This is the GitHub repository for Madelyne Xiao's 2018 - 2019 BridgeUP:STEM internship group
This is the home of #coralcrew's internship code and projects. By the end of the internship, we will have :
- written data cleaning, analysis, and visualization scripts for mitogenome data
- gained a deeper understanding of black coral and anemone phylogenies
- built some phylogenetic trees of our own!
Jot down some of your own goals here:
Below, you'll find a week-by-week breakdown of our work.
Week 18: Beginning Data Visualization
- Reviewing Python Pandas dataframes
- Getting our feet wet with some sunspot data! Graphing and binning datapoints.

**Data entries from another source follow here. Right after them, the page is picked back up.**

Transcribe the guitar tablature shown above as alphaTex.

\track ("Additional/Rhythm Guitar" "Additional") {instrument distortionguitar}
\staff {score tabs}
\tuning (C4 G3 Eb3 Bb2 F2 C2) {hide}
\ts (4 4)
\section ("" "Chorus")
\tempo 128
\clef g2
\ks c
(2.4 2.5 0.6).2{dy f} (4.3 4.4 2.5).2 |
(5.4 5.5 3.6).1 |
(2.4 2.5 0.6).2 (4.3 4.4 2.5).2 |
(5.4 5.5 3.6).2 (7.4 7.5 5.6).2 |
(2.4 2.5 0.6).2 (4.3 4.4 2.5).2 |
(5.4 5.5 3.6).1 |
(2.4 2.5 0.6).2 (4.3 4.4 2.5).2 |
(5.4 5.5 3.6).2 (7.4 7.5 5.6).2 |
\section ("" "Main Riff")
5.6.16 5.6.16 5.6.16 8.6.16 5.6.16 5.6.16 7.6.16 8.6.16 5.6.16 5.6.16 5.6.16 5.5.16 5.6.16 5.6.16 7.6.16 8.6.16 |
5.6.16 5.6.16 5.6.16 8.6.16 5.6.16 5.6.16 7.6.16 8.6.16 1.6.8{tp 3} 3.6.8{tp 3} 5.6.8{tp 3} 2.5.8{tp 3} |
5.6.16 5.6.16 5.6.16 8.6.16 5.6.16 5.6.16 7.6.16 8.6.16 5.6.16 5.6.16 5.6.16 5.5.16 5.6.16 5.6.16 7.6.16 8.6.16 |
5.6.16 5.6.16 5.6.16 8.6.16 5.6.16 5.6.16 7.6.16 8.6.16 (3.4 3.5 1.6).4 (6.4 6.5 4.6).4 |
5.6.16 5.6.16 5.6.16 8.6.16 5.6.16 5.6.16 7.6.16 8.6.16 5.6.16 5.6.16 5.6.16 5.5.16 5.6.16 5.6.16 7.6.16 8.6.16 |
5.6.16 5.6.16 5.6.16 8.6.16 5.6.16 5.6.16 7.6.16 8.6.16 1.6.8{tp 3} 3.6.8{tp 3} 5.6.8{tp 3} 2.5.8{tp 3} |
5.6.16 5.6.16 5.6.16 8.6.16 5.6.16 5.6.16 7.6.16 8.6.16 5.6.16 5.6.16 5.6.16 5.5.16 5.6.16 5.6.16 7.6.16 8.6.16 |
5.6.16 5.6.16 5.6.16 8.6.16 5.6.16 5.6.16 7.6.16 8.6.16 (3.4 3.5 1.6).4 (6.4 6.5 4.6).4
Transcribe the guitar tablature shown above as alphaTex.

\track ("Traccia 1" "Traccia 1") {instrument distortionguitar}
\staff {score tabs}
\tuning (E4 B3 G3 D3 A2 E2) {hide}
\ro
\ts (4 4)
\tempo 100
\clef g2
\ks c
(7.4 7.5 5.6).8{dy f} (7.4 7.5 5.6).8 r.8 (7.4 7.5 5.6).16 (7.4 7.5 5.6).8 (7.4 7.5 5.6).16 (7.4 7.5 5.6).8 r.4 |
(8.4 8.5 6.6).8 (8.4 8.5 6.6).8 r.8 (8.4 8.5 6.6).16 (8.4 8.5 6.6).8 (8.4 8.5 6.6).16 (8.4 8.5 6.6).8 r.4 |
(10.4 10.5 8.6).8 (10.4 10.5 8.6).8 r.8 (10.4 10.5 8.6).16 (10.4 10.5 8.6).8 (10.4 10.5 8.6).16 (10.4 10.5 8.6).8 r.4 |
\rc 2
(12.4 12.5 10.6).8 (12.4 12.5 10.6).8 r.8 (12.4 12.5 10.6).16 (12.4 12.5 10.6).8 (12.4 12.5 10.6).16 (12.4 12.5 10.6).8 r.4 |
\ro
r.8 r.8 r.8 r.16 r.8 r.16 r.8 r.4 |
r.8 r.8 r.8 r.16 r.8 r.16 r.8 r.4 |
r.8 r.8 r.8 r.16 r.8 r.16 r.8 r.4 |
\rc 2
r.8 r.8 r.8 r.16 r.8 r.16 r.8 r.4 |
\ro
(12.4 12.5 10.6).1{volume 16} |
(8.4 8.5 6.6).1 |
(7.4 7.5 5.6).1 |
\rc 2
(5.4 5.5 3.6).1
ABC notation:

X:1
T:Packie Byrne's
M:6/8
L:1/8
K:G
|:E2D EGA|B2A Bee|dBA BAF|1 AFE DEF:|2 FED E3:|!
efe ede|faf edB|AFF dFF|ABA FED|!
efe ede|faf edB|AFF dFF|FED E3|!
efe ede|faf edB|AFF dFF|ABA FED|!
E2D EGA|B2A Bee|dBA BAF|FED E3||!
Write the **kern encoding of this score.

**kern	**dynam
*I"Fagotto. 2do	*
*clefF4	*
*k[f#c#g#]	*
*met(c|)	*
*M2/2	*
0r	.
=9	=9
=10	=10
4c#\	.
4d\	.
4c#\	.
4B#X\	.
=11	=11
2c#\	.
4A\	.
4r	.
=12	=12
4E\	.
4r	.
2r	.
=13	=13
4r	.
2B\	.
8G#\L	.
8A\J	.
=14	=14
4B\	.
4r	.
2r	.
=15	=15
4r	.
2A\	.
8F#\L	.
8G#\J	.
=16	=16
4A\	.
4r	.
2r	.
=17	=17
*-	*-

- AT and GC skew analysis for leading/lagging strand identification
- purine and pyrimidine skew analysis for heavy/light strand identification
- building our own DNA walk visualizers using Python's tk package
Week 15: Phylogenetics in the Wild
- finishing translations of our data files
- exploring some well-known phylogenetics concepts, as found in the museum!
- a talk with Dr. Nathalie Goodkin, a marine chemist in Earth and Planetary Sciences
Week 14: Genetic Codes and Translation
- learning about different types of genetic codes
- translating our raw nucleotide data files using Python dictionaries
- reviewing the pipeline we've built over the past three months, from raw data to tree
- starting an exploratory data analysis of our raw FASTA files
- Learning about the variety of tree-drawing methods available
- Using Phylip to build some phylogenetic trees from our distance matrix input files
Week 11: Presentations and break
- presentations -- great job, coral crew!
Week 10: More Alignment and Distance Matrices
- creating input files for tree construction!
- preparing for next week's mid-year presentation
Week 9: More Alignment and Distance Matrices
- building distance matrices from alignment files (and, from distance matrices, building trees!)
- start thinking about Dec. 20 mid-year presentations
Week 8: Finishing Assembly, More Alignment
- we'll present our solutions to the assembly algorithm (at long last!)
- more work on BLAST with Biopython, intro to distance matrices
- short week -- on Tuesday, we spoke to Mercer about his research and got a tour of the wet collections -- saw a giant squid, a giant aquatic isopod!
Week 6: Assembly cont'd, beginning Alignment
- made our own DeBruijn graphs with texts of our choice!
- learned about the bridges of Konigsberg problem and Eulerian walks
- began working with BLAST for sequence lookups
Week 5: Assembly Algorithms (short week)
- on Thursday, worked on writing our own brute-force algorithms to align two nucleotide contigs.
- also discussed big-O notation, algorithmic efficiency, and some common algorithmic problems (e.g., sorting, traveling salesman)
- discussed the process of genome assembly through a hands-on 'assembly' of familiar and less-familiar sets of song lyrics (context is important!)
- tried our hand at building trees with a candy phylogeny (happy Halloween!)
- began writing our own functions to solve the noisy data problems we encountered last week
- learned about some common features of noisy biological data
- intro to a new Python package, BioPython!
- played a collaborative story-writing game called Exquisite Corpse to practice git pulling, pushing, and text-editing on the command line
- learned some nifty new Unix commands and shortcuts!